_Work to do_
A – In the review of Birdy Island, which island in Thailand is named as one of the inspirations for the album's floating island?
B – Transcribe word for word the passage from the review of Birdy Island that opens with "On each of his" and closes with "London and LA.".

Review: Howie Lee – ‘Birdy Island’

Howie Lee was already a fascinating artist before this record. For over a decade, the Beijing-raised musician has been creating a distinctively Chinese take on electronic music, in his own music, with his Do Hits collective, and in impeccably crafted and often mind-frazzling audiovisual collaborations, such as with the artist Teom Chen. His records have been varied, but never anything less than remarkable.
Variously influenced by his time living in London in the 2000s, visiting clubs like FWD>> (one of the most important crucibles in the evolution of dubstep, grime and bass music), and by Californian “beat scene” artists like Flying Lotus, Lee’s connections are obvious and direct: he’s released for Shanghai’s radical SVBCVLT label and remixed artists like Lafawndah, the late SOPHIE, and hyper-pop nexus Charli XCX.
On each of his projects, he’s deliberately used Chinese instrumentation and tuning, and made reference to Chinese history and culture, both past and present. This has led to immensely successful fusions – but for the most part, his records have sounded like a Chinese take on internationalist electronic forms. The sounds are blended together with finesse and integrity, but the rhythmic frameworks and electronic tonalities are very much the sounds of Berlin, London and LA.
This time around, though, he has broken all the moulds. Birdy Island, which was mainly recorded in 2018 with vocals for some tracks added later, is a conceptual piece, a sci-fi vision and a carefully considered aesthetic. It’s built around a dream of an island floating in the sky, inspired variously by China’s Hainan Island (where his mother lives and he spends part of the year), Ko Chang in Thailand which he visits regularly, and a semi-imagined version of Sicily in Italy. Lee has envisaged a near-future theme park built by a Chinese investment company hoping to “re-sync” our relationship with the natural world, populated by birds and ancestral spirits.
Somehow, the totality of this semi-utopian vision has allowed him to dream up some of the most genuinely futuristic music made by anyone, anywhere this century. Chinese music—traditional, classical, ritual and populist—dominates his compositions, but these various parts, along with the electronic elements and large helpings of complex but joyous jazz-fusion, all flow into one another so completely and effortlessly that it feels like this is a future genre that has evolved organically from its sources. So while “域外花 (Foreign Flowers)” has a dubstep creepy-crawl to it, and the following “岛鸟 (Island Birdy)” has hints of dancehall and drum ’n’ bass, these aspects don’t define the tracks so much as sound like part of Lee’s own sonic language.

_Data supplied_
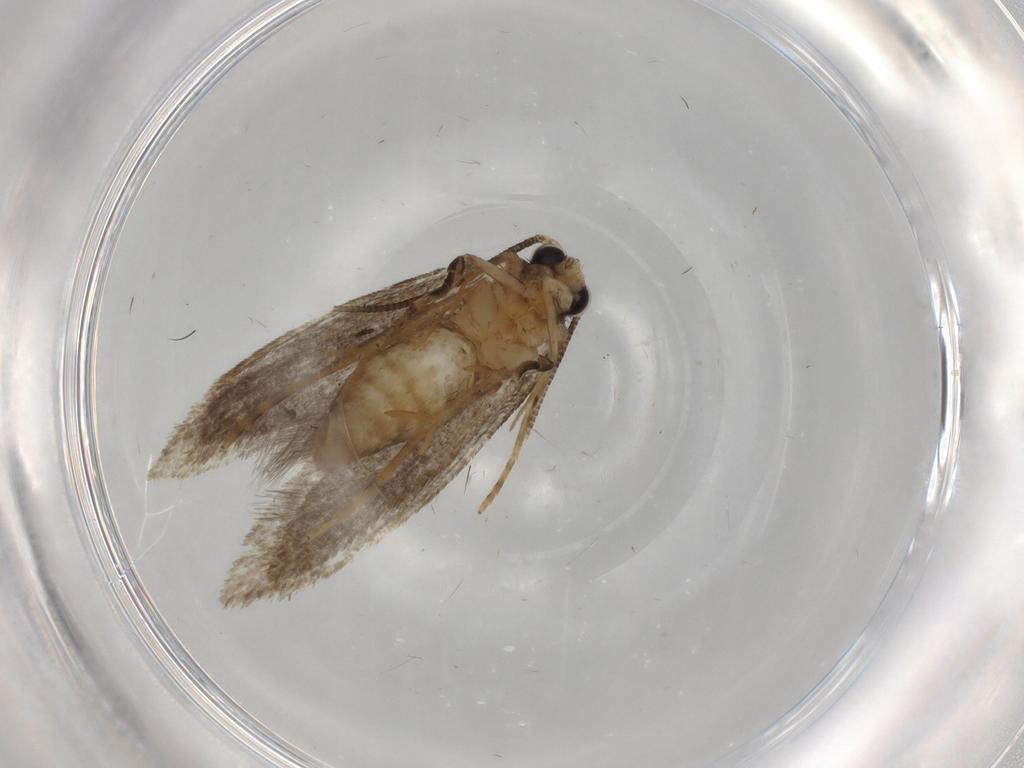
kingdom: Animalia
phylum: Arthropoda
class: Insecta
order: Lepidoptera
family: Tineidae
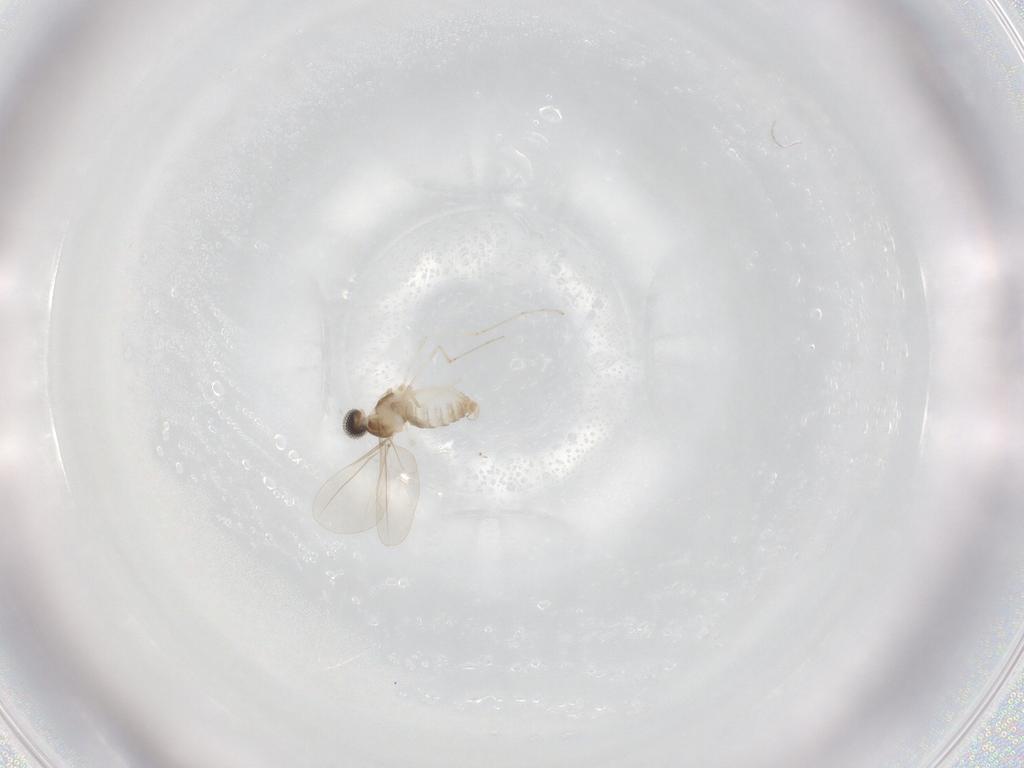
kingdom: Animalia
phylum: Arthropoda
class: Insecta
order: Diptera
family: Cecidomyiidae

_Solution set_
A – Ko Chang

B –
On each of his projects, he’s deliberately used Chinese instrumentation and tuning, and made reference to Chinese history and culture, both past and present. This has led to immensely successful fusions – but for the most part, his records have sounded like a Chinese take on internationalist electronic forms. The sounds are blended together with finesse and integrity, but the rhythmic frameworks and electronic tonalities are very much the sounds of Berlin, London and LA.